Within government, the Department of Education uses a four percent sample of loan and borrower records linked to NSLDS data to inform budgetary and subsidy cost estimates. A similarly sized dataset was accessed and analyzed for delinquency and default incidence in 2015 by Adam Looney of the U.S. Department of the Treasury and Stanford’s Constantine Yannelis. Their report, “A Crisis in Student Loans? How Changes in the Characteristics of Borrowers and the Institutions they Attend Contributed to Rising Loan Defaults,” benefited from linking data on student borrowing to earnings data from tax records. Ideally, data of this sort will become increasing available as the Department of Education continues to improve its systems.

Fortunately, there are signs that such improvements could be on the way. The Department of Education is in the early stages of procuring a new federal loan servicing system, mainly intended to improve the borrower experience. Such a portal will allow borrowers to access information, make payments, and apply for benefits across all of their loans and servicers in a single place. Moreover, the new system could also potentially facilitate the transaction-level detail of loan performance that has thus far proven elusive. While details pertaining to the new system are scant, there is hope that the new system will provide the government with the broad view it needs to inform sound policy decisions.

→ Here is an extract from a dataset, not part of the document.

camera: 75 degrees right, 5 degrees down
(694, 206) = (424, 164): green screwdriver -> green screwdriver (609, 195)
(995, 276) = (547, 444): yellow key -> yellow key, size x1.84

Furthermore, a better flow of data between servicers and the government will have benefits that reach even farther than just Capitol Hill. Sure, the executive branch would be able to craft legislative proposals to pitch to the Congress, but the implications of enhanced data extend to more than just policy changes. On an operational level, FSA would stand to benefit from more precise, up-to-the-minute data on its loan portfolio. Just imagine how cash flow forecasting and related budgetary projections could be improved – with continuously updated, longitudinal data, FSA could model future repayment by looking at a combination of a borrower’s repayment history and macroeconomic factors.

Symmetrically, enhanced data flow between the government and loan servicers would also help servicers do their jobs better. Many studies have found that certain personal characteristics – such as age, marital status, family income, family education levels, gender, and household size – are useful predictors of repayment behavior (and all are reported on a student’s FAFSA). By combining continuously updated repayment data with personal data about the borrowers, dynamic models could trigger alerts when a borrower appears to be in danger of default. FSA could then notify the appropriate servicer to reach out to the borrower and help them manage their debt to avoid default.

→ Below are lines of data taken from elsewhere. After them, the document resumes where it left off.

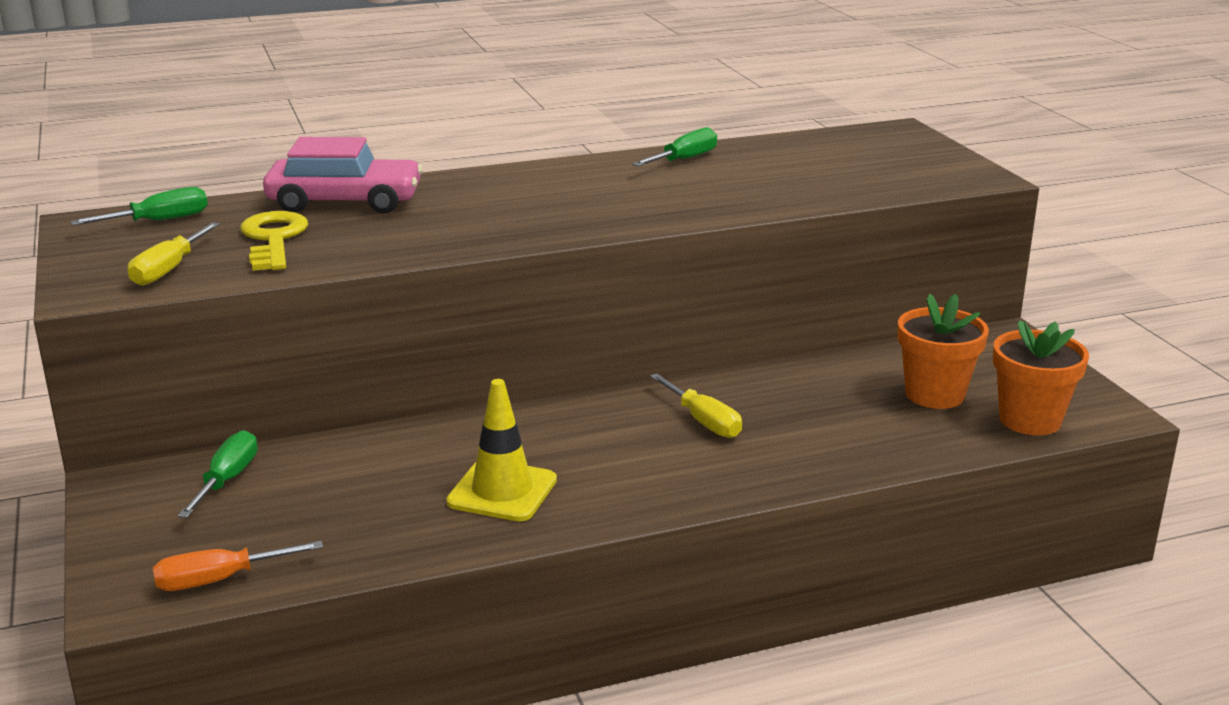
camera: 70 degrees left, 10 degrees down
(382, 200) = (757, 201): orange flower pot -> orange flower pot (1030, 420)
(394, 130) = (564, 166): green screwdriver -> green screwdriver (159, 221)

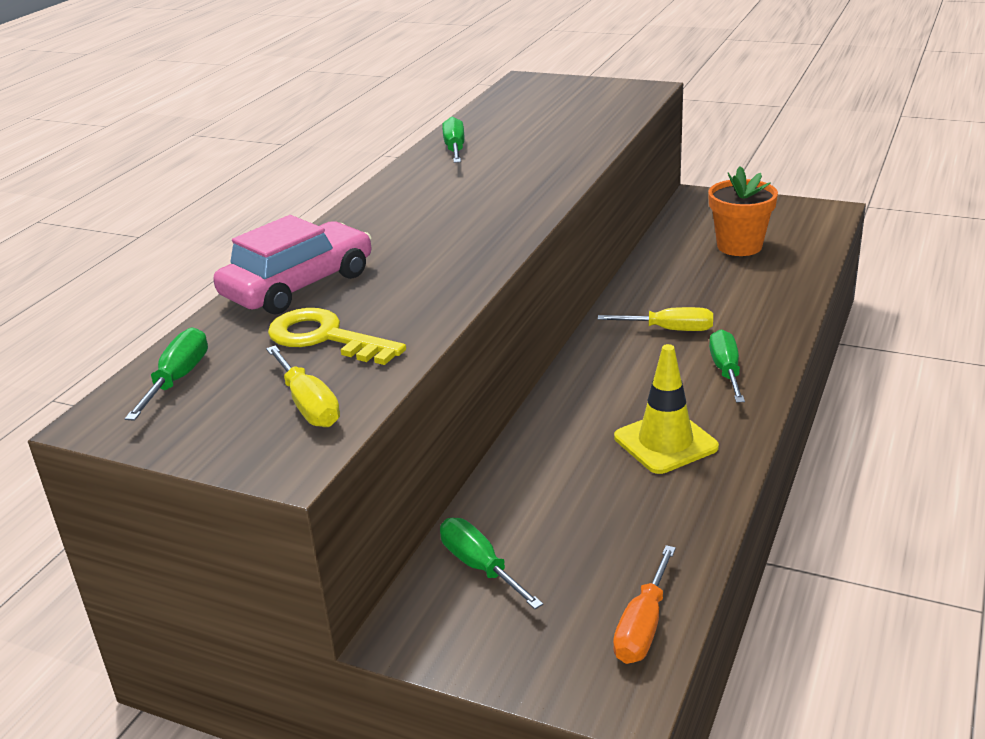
camera: 45 degrees left, 5 degrees up
(669, 476) = (726, 370): none -> green screwdriver
(1030, 420) = (806, 234): orange flower pot -> none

Most importantly, all of these advantages would serve the interests of the primary stakeholders: current and former students. By improving the flow of data and maximizing its analytical potential, the government can craft better policies, support smoother operations, and encourage better customer service from loan servicers and debt collectors. Regardless of what specific changes might be ahead, unlocking the potential of relevant data will be key.

This post was updated on April 20, 2017 to report on the four percent sample used within government.